Verify that the connection used/configured contains the particular objects (databases/schemas/tables). If not, remap to a different connection and/or add the desired database/schema to the list of scanned resources.

_ssis_CouldNotFindConnectionManager_grouped.txt

_ssis_CouldNotFindConnectionManager.txt

The connection manager definition referenced in the dataflow task cannot be found.

Make sure that with:

  1. Package deployment (DTSX files), all package configurations are available to Automatic Data Lineage (DTSCONFIG files)
  2. Project deployment (ISPAC files), a complete ISPAC file is provided instead of individual DTSX files

_ssis_NoConnectionStringSet_Grouped.txt

_ssis_NoConnectionStringSet.txt

The connection string in the SSIS package is configured via parameter. The parameter is either empty or defined in runtime. Override the parameter value as described in SSIS Resource Configuration.
Netezza
_netezza_DeducedDatabase.txt

A Netezza script references a database that is not being scanned by Automatic Data Lineage or a placeholder that is not being correctly mapped.

Automatic Data Lineage creates a placeholder marked as "DEDUCED". This often results in duplicate objects and unconnected lineage.

Review the reported databases and add them to the Netezza connection and/or map the Netezza placeholder described in Netezza Resource Configuration.
Teradata, see Explanation of Teradata Connector Log Errors for more details
_teradataBteq_DeducedDatabase.txt

A BTEQ script references a database that is not being scanned by Automatic Data Lineage or a placeholder that is not being correctly mapped.

Automatic Data Lineage creates a placeholder marked as "DEDUCED". This often results in duplicate objects and unconnected lineage.

Review the reported databases and add them to the Teradata connection and/or map the BTEQ placeholder in Teradata Resource Configuration.
_teradataDdl_DeducedDatabase.txt

A Teradata macro, procedure, view, or function references a database that is not being scanned by Automatic Data Lineage or a placeholder that is not being mapped correctly.

Automatic Data Lineage creates a placeholder marked as "DEDUCED". This often results in duplicate objects and unconnected lineage.

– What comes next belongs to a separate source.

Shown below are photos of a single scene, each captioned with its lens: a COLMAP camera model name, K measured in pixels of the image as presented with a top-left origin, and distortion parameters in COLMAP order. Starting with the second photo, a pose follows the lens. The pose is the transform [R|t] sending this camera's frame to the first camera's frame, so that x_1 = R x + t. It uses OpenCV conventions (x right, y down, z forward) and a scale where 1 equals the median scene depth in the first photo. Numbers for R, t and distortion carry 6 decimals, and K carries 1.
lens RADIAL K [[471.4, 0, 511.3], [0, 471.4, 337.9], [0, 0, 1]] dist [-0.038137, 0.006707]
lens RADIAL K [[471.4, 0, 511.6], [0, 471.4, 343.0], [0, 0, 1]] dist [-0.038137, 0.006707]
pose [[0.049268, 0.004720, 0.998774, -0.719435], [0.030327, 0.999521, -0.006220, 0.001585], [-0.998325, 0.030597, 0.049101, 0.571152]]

Review the reported databases and add them to the Teradata connection.
MS SQL

_mssql_missingPriviledgeToDatabase.txt Cannot log in to the database extraction Verify the privileges required by Automatic Data Lineage as per MS SQL Server Integration Requirements.
_mssql_missingPriviledgeSelect.txt Missing privileges during extraction, most often due to the table sql_expression_dependencies Verify the privileges required by Manta as per MS SQL Server Integration Requirements.
_mssql_missingPriviledgeViewDefinition.txt Missing View (ANY) Definition during extraction Verify the privileges required by Automatic Data Lineage as per MS SQL Server Integration Requirements.
Oracle, see Explanation of Oracle Connector Log Errors for more details
_oracle_insufficientPrivileges.txt Missing privileges during extraction Verify the privileges required by Automatic Data Lineage as per Oracle Integration Requirements.
_oracle_noConnectionMapping.txt An Oracle script uses a connection (typically a database link) that could not have been automatically mapped to one of the database connections configured in Automatic Data Lineage. Identify the particular Oracle database connection and configure the manual mapping for that connection in the Manta Configurator application or configure a new connection.